If a line in the listing below contains "lines", return that line.

------------------------

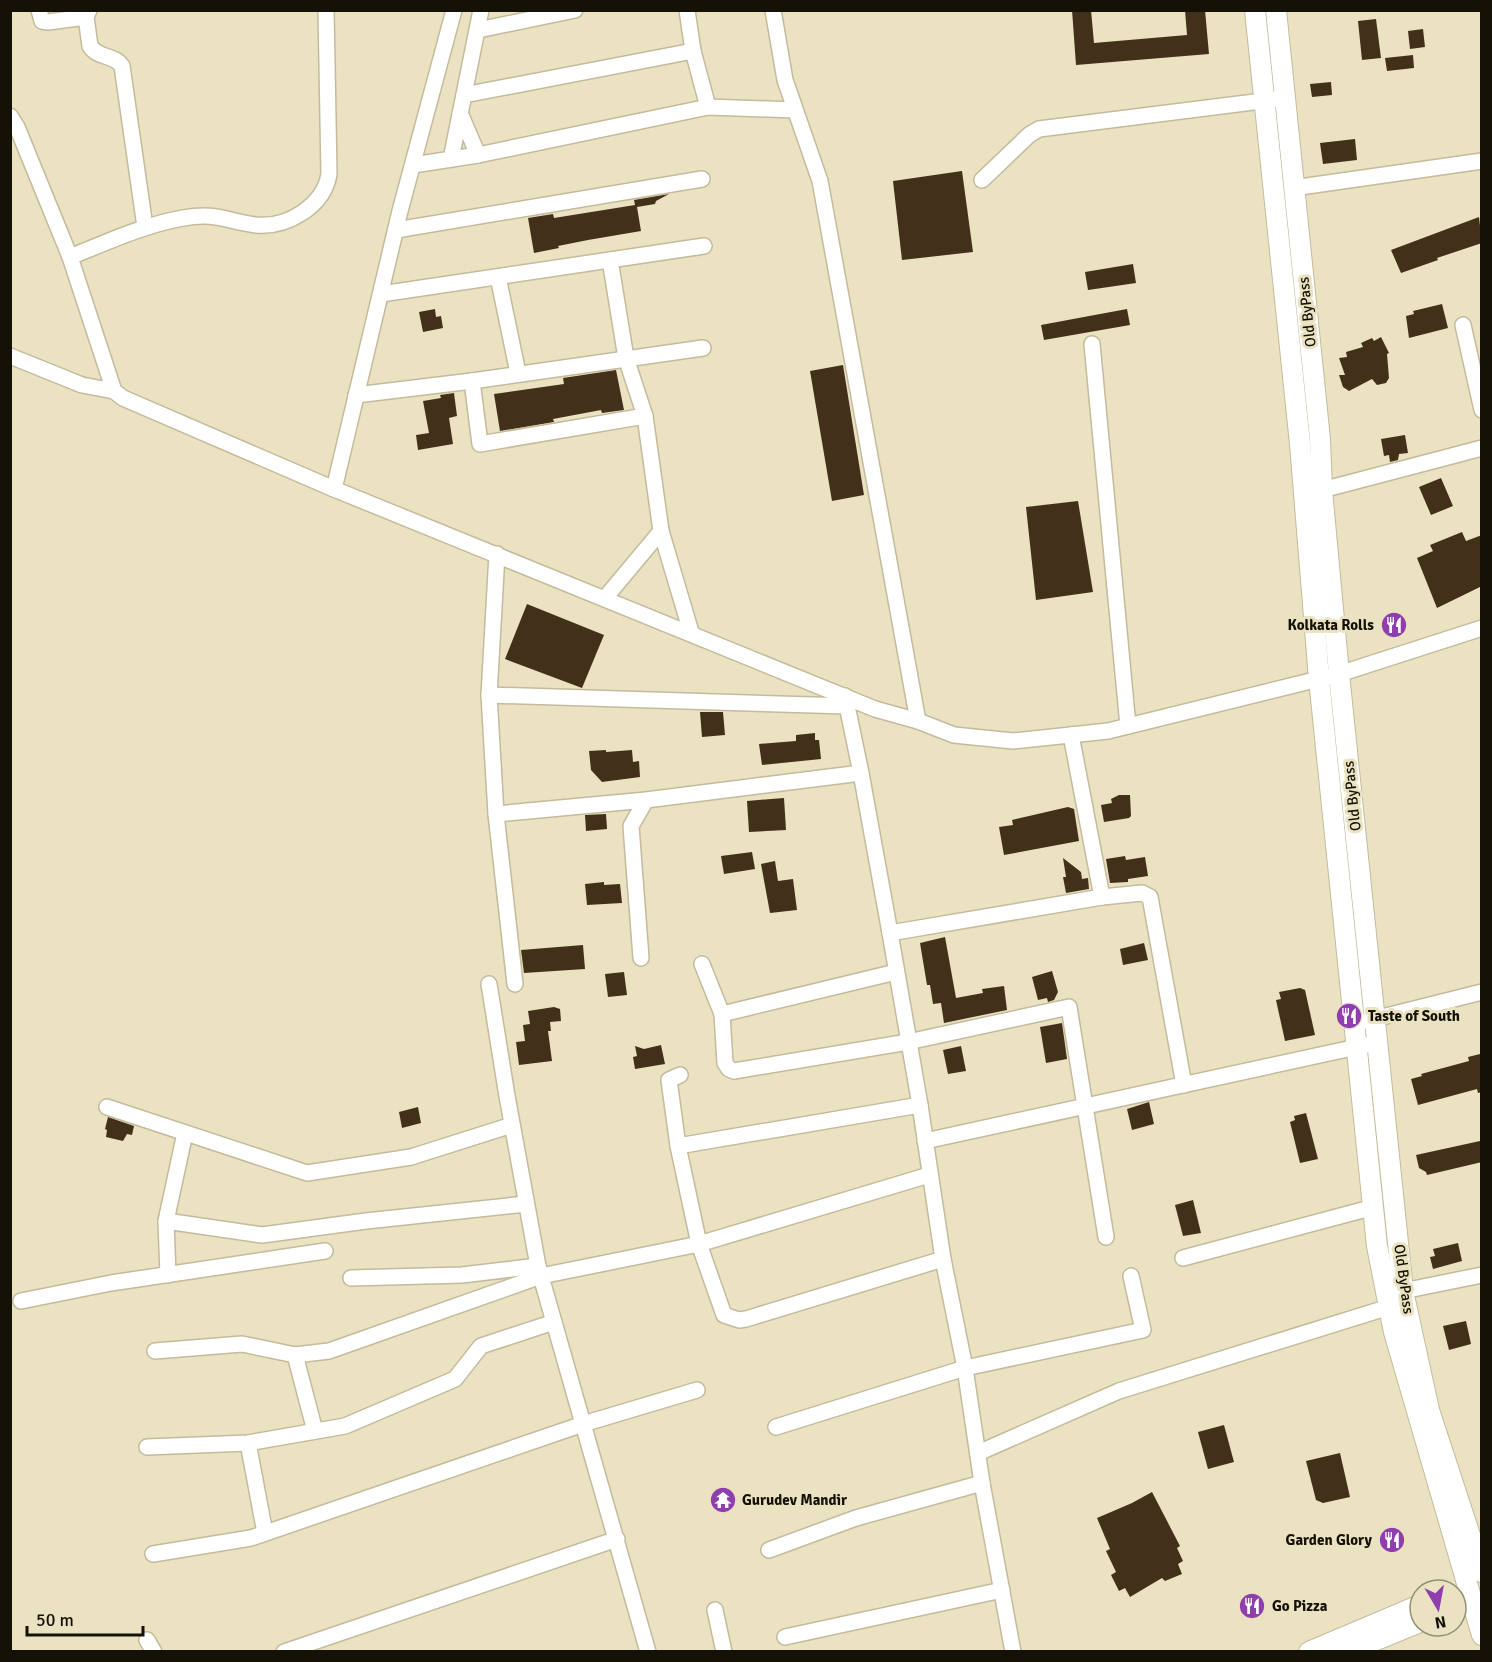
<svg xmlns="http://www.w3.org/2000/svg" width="1492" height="1662" viewBox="0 0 1492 1662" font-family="Signika,sans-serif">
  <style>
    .building { fill: #43301b }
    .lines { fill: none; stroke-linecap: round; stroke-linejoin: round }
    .minor-casing { stroke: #c3bb9c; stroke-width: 18 }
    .major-casing { stroke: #c3bb9c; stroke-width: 22 }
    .minor { stroke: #fff; stroke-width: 15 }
    .major { stroke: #fff; stroke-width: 20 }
    .labels { text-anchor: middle; stroke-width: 6; stroke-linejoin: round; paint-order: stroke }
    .street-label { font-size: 15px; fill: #141106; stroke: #ebe2c2 }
    .poi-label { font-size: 15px; font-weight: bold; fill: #141106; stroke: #ebe2c2; text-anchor: start }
  </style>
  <rect width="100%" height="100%" fill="#ebe2c2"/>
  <g class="building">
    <polygon points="1072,10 1091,10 1094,43 1187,35 1185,10 1205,10 1209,54 1076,65"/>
    <polygon points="1376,19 1381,58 1362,60 1358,21"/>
    <polygon points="1423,29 1425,47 1410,49 1408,31"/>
    <polygon points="1413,55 1414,68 1387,71 1385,58"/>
    <polygon points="1331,82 1332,95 1312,97 1310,84"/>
    <polygon points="1355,139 1357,160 1323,164 1320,143"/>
    <polygon points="962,171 973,252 902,260 893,181"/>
    <polygon points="669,194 656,201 655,204 637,207 641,231 588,240 558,246 559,248 534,253 528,218 553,214 554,218 635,205 634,200"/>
    <polygon points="1479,217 1482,243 1437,258 1438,260 1401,273 1391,250"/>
    <polygon points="1133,264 1136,283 1088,290 1085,272"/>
    <polygon points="1442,304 1448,328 1409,338 1406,316 1414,314 1413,311"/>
    <polygon points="435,309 436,317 441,316 443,328 423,332 419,312"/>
    <polygon points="1127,309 1130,325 1044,340 1041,325"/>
    <polygon points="1381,337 1389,353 1387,354 1389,378 1386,383 1377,385 1372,379 1349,391 1343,387 1339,375 1345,375 1339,358 1347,357 1346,352 1363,347 1361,343 1372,338 1374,341"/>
    <polygon points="843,365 864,495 832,501 810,371"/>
    <polygon points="616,370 624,410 602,413 601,410 553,419 554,422 500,431 494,394 564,384 563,378"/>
    <polygon points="454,393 457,416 449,418 453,444 418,450 416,435 429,433 423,401 441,398 440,395"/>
    <polygon points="1405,435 1408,453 1399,454 1398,460 1390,462 1389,455 1384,456 1381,439"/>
    <polygon points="1441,478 1453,506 1431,515 1419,487"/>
    <polygon points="1078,501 1093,592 1036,600 1026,507"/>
    <polygon points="1462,532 1466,541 1482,535 1482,586 1437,608 1417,558 1433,551 1430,545"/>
    <polygon points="527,604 604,635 582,688 505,659"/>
    <polygon points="700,712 723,712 725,735 702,737"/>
    <polygon points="815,733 815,740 819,740 821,759 762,765 759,744 796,741 796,735"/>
    <polygon points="606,750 606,752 632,750 633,762 639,761 640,777 602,782 591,770 589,751"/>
    <polygon points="1119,795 1130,795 1131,816 1129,818 1104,822 1101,805 1112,803 1111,799"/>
    <polygon points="784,798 786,830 749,832 747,801"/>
    <polygon points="1068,807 1074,809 1079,841 1004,855 999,827 1013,825 1012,820"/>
    <polygon points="606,814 607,829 586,831 585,815"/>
    <polygon points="752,852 755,869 724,874 721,856"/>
    <polygon points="1125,856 1126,860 1145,857 1148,876 1128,879 1128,882 1110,883 1106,859"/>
    <polygon points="1063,858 1081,872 1082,879 1088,878 1089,889 1066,893 1063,877 1066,877"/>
    <polygon points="775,861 778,881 793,879 797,910 770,913 761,864"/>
    <polygon points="604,882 604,885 620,884 622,903 587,905 585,884"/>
    <polygon points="945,937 956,998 983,993 982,989 1004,986 1007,1010 944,1023 941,1003 933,1004 930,985 927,985 920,943"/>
    <polygon points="1144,943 1148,960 1123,965 1120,949"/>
    <polygon points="583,945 585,969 524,973 521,950"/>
    <polygon points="1052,971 1058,992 1054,1000 1048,1002 1047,998 1038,1000 1032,977"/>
    <polygon points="624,972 627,995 608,997 605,974"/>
    <polygon points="1300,988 1305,990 1315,1035 1285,1041 1276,1000 1281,999 1279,992"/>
    <polygon points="554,1007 560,1009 561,1021 550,1022 551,1031 548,1031 552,1061 519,1065 516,1042 525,1041 523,1025 530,1024 528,1011"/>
    <polygon points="1062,1023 1067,1059 1046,1063 1040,1027"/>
    <polygon points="661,1045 665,1064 635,1069 633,1057 637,1056 635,1046 644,1049"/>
    <polygon points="961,1046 966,1071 948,1074 943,1050"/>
    <polygon points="1480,1054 1482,1092 1478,1093 1477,1089 1418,1105 1411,1079 1422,1076 1421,1074 1469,1061 1468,1057"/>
    <polygon points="1149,1102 1154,1124 1132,1130 1127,1109"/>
    <polygon points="418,1107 421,1123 402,1128 399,1112"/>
    <polygon points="1306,1113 1318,1159 1300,1163 1290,1122 1295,1120 1294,1116"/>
    <polygon points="108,1117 134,1126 132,1135 127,1134 123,1141 106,1137 107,1130 105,1129"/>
    <polygon points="1480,1141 1482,1141 1482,1162 1427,1175 1426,1172 1419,1168 1416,1155"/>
    <polygon points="1193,1200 1201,1233 1183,1236 1175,1205"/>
    <polygon points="1458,1243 1462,1261 1433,1269 1430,1257 1435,1256 1433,1249"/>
    <polygon points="1466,1321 1471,1344 1449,1350 1443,1326"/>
    <polygon points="1224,1425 1234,1462 1208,1469 1198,1432"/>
    <polygon points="1340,1453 1350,1497 1323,1503 1316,1500 1306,1461"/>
    <polygon points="1152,1492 1180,1546 1177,1548 1183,1561 1178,1564 1182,1574 1165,1581 1162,1578 1130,1597 1125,1588 1119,1591 1111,1575 1116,1572 1106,1551 1110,1549 1097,1518 1132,1503"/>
  </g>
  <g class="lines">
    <g class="minor-casing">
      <g id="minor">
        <polyline points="39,10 42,21 48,22 86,17"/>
        <path d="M89 10 86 17 90 46C98 59 114 54 122 66L145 227"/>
        <polyline points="454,10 400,211 334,489 875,709 918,721 954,735 1013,741 1108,731 1339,674 1482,628"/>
        <polyline points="687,10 693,51 708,107"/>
        <polyline points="773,10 785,80 820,181 918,721"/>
        <polyline points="478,30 575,10"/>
        <polyline points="464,95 693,51"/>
        <polyline points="460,113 478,155"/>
        <polyline points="10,116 17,127 70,257 114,391 123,398 334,489"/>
        <polyline points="451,159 481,10"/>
        <polyline points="413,165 478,155 708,107 795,110"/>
        <polyline points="982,180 1029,135 1039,129 1286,98"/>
        <polyline points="1293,188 1482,161"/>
        <polyline points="396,230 702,179"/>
        <path d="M70 257C107 242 144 225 183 218 216 212 226 221 256 225 287 228 324 206 329 174L326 10"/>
        <polyline points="610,260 626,358 645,416 661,531 691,632"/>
        <polyline points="498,277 518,373"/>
        <polyline points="381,294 704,246"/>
        <polyline points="1463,325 1482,410"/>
        <polyline points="1092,344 1128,726"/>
        <polyline points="10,356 82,385 114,391"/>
        <polyline points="472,381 480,444 645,416"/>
        <polyline points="356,395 472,381 703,348"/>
        <polyline points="1322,490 1482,448"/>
        <polyline points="497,554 489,695 496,814 515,984"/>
        <polyline points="605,598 661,531"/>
        <polyline points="489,695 847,706"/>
        <polyline points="845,696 861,773 890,933 920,1105 943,1259 965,1368 982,1483 1013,1652"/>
        <polyline points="496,814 646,800 861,773"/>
        <polyline points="1102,897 1142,893 1150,897 1184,1085"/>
        <polyline points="890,933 1102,897 1071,735"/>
        <polyline points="641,958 631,826 646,800"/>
        <polyline points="702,964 722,1014 725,1063 729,1069 734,1071 908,1042 1069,1007 1106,1237"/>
        <polyline points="489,984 507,1096 538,1266 648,1652"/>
        <polyline points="722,1014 896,972"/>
        <polyline points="1366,1021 1482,992"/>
        <polyline points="680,1075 669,1080 678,1146 699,1244 724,1315 739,1320 746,1319 943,1259"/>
        <polyline points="107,1107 307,1173 411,1157 512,1125"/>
        <polyline points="925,1141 1366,1045"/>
        <polyline points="678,1146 920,1105"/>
        <polyline points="166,1221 262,1235 366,1221 526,1204"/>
        <polyline points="1183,1258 1374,1207"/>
        <polyline points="168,1275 166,1221 185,1133"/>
        <polyline points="351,1278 462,1275 538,1266"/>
        <polyline points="1403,1291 1482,1275"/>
        <polyline points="21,1301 111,1283 325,1251"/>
        <polyline points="155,1351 242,1344 295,1355 329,1351 541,1276 699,1244 929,1175"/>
        <polyline points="295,1355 315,1431"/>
        <polyline points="776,1427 965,1368 1143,1330 1131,1276"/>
        <polyline points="248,1443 265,1533"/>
        <polyline points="147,1447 248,1443 345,1426 455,1379 481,1346 554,1322"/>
        <polyline points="978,1453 1119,1391 1389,1307"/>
        <polyline points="769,1550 856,1518 982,1483"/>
        <polyline points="153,1554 251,1538 583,1424 697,1390"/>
        <polyline points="715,1610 724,1652"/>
        <polyline points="785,1637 1002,1590"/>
        <polyline points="147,1640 154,1652"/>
        <polyline points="284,1652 617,1539"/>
      </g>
    </g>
    <g class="major-casing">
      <g id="major">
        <polyline points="1255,10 1300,444 1319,679 1377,1246 1394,1332 1482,1635"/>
        <polyline points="1276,10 1320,439 1322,490 1339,674 1403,1291 1429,1410 1482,1572"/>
        <polyline points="1309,1652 1420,1605"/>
        <polyline points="1347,1652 1420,1622"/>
      </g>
    </g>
    <use href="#minor" class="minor"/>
    <use href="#major" class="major"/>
  </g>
  <defs>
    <g id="restaurant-disc" transform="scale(1.35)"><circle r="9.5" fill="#8e3ead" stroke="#ebe2c2"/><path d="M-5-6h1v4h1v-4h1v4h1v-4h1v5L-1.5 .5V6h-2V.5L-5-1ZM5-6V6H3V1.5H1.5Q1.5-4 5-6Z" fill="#fff"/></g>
    <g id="temple-disc" transform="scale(1.35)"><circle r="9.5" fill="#8e3ead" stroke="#ebe2c2"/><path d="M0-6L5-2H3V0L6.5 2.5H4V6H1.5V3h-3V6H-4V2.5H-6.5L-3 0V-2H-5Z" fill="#fff"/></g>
  </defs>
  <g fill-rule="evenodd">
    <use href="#restaurant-disc" x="1394" y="625"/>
    <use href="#restaurant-disc" x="1349" y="1016"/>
    <use href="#temple-disc" x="723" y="1500"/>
    <use href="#restaurant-disc" x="1392" y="1540"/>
    <use href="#restaurant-disc" x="1252" y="1606"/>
  </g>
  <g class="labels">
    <g class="street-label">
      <text transform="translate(1307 312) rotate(-96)" y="5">Old ByPass</text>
      <text transform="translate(1352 796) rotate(-96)" y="5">Old ByPass</text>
      <text transform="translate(1404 1279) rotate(82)" y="5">Old ByPass</text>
    </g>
    <g class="poi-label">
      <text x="1374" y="630" text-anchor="end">Kolkata Rolls</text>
      <text x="1368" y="1021">Taste of South</text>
      <text x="742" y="1505">Gurudev Mandir</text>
      <text x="1372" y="1545" text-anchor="end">Garden Glory</text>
      <text x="1272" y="1611">Go Pizza</text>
    </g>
  </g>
  <rect width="1492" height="1662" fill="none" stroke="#141106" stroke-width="24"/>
  <g transform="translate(1438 1608) rotate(170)"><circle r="28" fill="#ebe2c2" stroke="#958e77" stroke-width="1.5"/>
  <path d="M0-4.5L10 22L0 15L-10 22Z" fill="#8e3ead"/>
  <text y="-9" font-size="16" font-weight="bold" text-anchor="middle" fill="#141106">N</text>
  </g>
  <path d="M27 1626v9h116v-9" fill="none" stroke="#141106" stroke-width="3"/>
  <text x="36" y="1626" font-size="18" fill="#141106" stroke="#ebe2c2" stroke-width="4.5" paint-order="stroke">50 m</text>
</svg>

------------------------

Task answer:
    .lines { fill: none; stroke-linecap: round; stroke-linejoin: round }
  <g class="lines">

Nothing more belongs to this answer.